De acordo com o processo, Keren foi submetida a uma inspeção e detida em um aeroporto no Reino Unido, em 2025, enquanto viajava com Alanis e a equipe da estrela canadense para um show na Espanha.
A ex-gerente afirmou posteriormente que havia sido presa pelas autoridades britânicas depois que cannabis e o medicamento veterinário xilazina foram encontrados em sua bagagem.
Ainda conforme os autos, durante o interrogatório, a profissional disse aos agentes de fronteira que a mala e todo o seu conteúdo, incluindo as substâncias apreendidas, pertenciam a ela. Keren também apresentou uma autorização emitida em Israel para o uso medicinal de maconha e acabou sendo liberada.
Segundo Alanis, após o episódio, a ex-gerente passou a exigir que ela assumisse perante as autoridades britânicas que as drogas eram suas.
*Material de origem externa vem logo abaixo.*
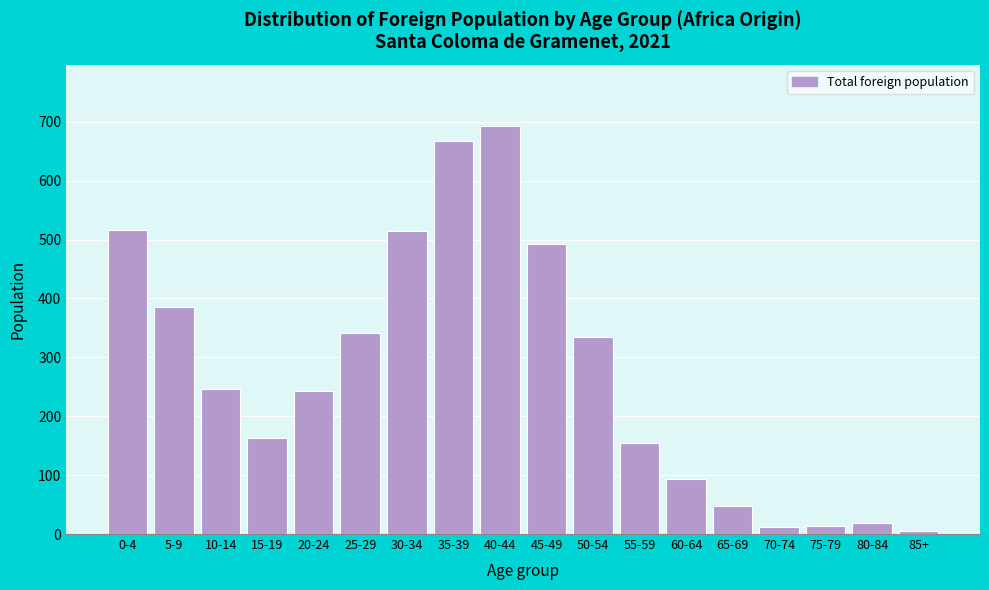

Approximately how many times larger is the value at 20-24 compared to 65-69?

5.2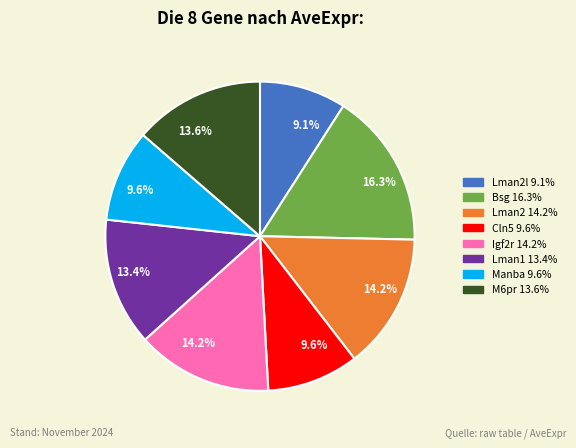

Does any single category account for the majority?

No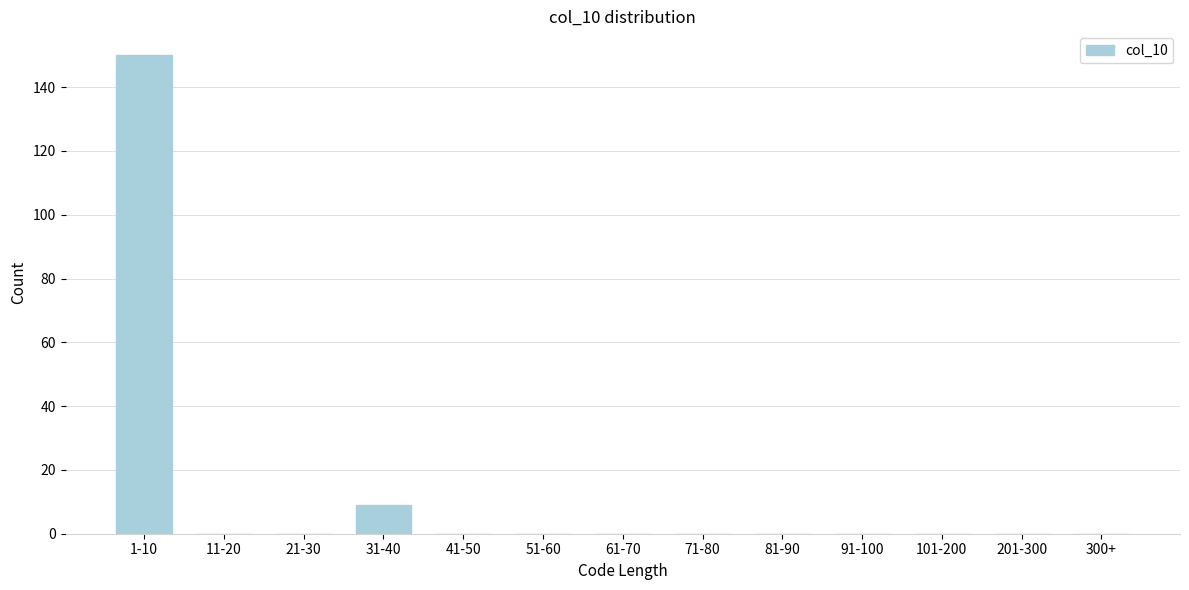

Reading left to right, transcribe all the data shown in this chart.

1-10=150	11-20=0	21-30=0	31-40=9	41-50=0	51-60=0	61-70=0	71-80=0	81-90=0	91-100=0	101-200=0	201-300=0	300+=0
Caso contrário, ameaçava atribuir à artista responsabilidade pelo caso.
Keren teria dito que a cantora poderia “encerrar o impasse” ao lhe conceder um contrato de trabalho de 15 anos, com salário elevado, reajustes anuais, bônus e um advogado de imigração custeado pela canadense.
Após a cantora se recusar a ceder às exigências, Keren e seu representante enviaram uma carta que, segundo Alanis, insinuava que ela seria acusada de tráfico de drogas.
A cantora afirma ter recorrido à Justiça “com relutância”, por acreditar que poderia sofrer ataques à própria reputação, mas diz que não viu outra alternativa para se defender das acusações “absurdas e infundadas”.
Na ação, a vencedora do Grammy pede que o caso seja julgado por um júri e solicita indenização por danos morais superior a US$ 75 mil (cerca de R$ 385 mil), além de uma indenização de caráter punitivo, modalidade prevista na legislação norte-americana.